PROBLEM A - In the email about tree conflicts below, what was decided about deleted files?

PASSAGE SHOWN -
On Thu, Apr 10, 2008 at 11:32:06PM +0100, Julian Foad wrote:
> I had been thinking the following would be a clean and desirable design,
> bearing in mind that the topic is tree-conflict _detection_ only:
> - "Leave the WC untouched by this attempted incoming change."
> However, the way text conflicts work is:
> - "Leave the WC containing (files that have) all of the information about
> both sides of the conflict."
> The doc <notes/tree-conflicts/scratch-pad.txt> contains a "Scenario
> Playground" in which the thoughts appear to be more along the lines of:
> - "Leave the WC as if the incoming change had been applied first and then
> the user had made the necessary changes to get back to the state he
> I have not yet tried to define how either of these other styles would apply
> consistently to all cases.
> Your thoughts, please.
I think this needs to be decided on a case-by-case basis. E.g. we had
some discussion about what to do with deleted files, and ended up
carrying out the delete, but leaving the file behind unversioned.
This was a good decision in my opinion.
If we decided now not to make any changes to the working copy in case
of tree conflicts, we'd have to reexamine each use case and have a huge
discussion whether this behaviour is desirable in all use cases.
If we keep on discussing the correct behaviour on a case-by-case basis,
we likely won't end up changing former decisions we've made -- and thus
we won't end up doing work again that's already been done.
> WHICH CASES WE WANT TO DETECT
> (This section is long. A practical difficulty is below, marked with "!!!".)

PROBLEM B - How many lines of the listing below contain the string "kern"? Case counts, and give only the number.

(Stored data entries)
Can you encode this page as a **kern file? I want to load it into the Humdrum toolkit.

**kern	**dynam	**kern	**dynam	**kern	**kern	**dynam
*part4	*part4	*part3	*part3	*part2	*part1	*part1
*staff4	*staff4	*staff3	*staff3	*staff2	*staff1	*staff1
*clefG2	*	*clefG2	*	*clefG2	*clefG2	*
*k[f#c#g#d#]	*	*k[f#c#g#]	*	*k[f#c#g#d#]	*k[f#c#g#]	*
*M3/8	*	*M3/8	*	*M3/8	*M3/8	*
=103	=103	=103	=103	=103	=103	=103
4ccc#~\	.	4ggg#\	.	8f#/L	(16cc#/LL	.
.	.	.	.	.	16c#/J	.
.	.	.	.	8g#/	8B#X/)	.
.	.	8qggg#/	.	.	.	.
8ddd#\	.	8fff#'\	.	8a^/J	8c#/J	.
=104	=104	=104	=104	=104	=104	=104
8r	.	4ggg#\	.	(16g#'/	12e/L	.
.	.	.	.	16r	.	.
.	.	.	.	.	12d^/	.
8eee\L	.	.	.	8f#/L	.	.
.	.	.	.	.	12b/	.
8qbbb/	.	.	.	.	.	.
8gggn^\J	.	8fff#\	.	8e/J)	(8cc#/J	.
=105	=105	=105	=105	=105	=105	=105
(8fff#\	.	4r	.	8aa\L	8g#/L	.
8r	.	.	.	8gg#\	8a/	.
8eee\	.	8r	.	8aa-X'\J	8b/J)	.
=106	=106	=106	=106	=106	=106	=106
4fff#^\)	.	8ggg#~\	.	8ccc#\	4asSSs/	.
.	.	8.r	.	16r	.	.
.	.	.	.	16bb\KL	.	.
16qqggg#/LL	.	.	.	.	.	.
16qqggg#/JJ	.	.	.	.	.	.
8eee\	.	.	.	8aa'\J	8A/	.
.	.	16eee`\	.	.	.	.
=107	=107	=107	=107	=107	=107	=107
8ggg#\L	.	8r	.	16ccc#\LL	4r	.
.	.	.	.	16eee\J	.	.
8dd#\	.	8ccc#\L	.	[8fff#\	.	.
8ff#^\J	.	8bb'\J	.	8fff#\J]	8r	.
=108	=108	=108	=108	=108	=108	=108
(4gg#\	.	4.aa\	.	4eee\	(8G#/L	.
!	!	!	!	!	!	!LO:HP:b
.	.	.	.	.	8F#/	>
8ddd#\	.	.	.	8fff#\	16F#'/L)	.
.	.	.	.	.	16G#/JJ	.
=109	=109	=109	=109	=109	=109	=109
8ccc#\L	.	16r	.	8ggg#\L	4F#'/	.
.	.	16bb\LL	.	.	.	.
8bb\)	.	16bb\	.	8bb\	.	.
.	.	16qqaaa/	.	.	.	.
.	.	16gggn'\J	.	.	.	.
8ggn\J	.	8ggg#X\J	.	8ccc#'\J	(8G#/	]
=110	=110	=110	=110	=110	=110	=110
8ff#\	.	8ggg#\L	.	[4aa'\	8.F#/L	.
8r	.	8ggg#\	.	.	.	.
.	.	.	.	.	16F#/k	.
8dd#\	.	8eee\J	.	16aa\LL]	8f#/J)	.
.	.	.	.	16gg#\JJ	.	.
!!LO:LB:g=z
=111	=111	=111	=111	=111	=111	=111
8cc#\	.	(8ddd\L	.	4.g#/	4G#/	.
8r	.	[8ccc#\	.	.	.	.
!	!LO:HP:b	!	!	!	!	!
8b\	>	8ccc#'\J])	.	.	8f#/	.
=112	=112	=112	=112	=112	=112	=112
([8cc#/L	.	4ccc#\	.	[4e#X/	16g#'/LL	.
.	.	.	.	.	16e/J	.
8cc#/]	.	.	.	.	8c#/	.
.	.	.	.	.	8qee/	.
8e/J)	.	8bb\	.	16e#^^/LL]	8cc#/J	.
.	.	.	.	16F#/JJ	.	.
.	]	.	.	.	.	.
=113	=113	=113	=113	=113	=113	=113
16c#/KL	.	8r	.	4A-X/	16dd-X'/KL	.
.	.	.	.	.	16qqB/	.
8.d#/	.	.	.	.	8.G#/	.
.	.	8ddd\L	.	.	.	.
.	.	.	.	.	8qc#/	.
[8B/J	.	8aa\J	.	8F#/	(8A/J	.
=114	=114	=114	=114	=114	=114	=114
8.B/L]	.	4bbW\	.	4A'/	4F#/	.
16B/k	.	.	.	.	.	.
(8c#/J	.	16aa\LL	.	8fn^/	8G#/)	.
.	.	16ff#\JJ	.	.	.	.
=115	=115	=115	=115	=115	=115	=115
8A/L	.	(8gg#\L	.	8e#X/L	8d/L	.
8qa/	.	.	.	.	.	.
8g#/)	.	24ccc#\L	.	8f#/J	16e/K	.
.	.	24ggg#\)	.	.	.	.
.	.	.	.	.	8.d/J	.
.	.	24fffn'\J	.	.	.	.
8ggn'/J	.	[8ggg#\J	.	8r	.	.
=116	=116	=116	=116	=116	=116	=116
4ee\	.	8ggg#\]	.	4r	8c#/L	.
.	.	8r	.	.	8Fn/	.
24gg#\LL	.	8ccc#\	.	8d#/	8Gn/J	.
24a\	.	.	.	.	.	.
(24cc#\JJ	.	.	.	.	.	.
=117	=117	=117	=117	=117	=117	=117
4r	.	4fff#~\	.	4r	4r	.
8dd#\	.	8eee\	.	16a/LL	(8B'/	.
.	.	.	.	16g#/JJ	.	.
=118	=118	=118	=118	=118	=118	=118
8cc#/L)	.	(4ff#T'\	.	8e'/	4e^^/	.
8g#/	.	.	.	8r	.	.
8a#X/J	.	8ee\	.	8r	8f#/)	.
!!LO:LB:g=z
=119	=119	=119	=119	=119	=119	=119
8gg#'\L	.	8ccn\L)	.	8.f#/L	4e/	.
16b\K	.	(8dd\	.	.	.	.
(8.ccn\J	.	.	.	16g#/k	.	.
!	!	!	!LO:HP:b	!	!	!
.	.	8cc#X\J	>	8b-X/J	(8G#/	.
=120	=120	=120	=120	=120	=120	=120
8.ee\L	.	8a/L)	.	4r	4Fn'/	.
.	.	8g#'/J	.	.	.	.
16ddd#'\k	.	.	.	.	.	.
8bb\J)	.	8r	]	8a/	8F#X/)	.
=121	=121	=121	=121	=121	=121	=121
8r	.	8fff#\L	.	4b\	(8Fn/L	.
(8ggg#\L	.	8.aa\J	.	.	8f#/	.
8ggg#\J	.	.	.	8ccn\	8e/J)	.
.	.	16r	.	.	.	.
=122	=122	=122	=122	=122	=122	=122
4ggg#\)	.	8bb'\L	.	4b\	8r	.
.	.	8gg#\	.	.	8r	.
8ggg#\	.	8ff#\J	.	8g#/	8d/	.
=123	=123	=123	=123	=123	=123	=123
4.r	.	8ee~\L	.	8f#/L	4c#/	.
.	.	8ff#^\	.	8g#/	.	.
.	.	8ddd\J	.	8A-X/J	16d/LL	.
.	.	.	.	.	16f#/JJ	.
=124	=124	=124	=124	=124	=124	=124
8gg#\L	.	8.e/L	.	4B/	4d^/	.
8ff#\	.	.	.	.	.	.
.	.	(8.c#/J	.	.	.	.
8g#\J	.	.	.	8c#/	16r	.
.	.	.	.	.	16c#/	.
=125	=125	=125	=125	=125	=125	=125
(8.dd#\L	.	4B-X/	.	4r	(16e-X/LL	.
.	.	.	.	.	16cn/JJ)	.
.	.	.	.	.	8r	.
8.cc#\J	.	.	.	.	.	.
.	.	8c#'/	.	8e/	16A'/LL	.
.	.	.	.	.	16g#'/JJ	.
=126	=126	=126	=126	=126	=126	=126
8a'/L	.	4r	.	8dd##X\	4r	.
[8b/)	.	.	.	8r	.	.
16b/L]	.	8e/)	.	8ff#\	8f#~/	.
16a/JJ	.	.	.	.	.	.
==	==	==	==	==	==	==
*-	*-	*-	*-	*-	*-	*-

WRITTEN RESPONSE A - The delete is carried out, but the file is left behind unversioned.

WRITTEN RESPONSE B - 2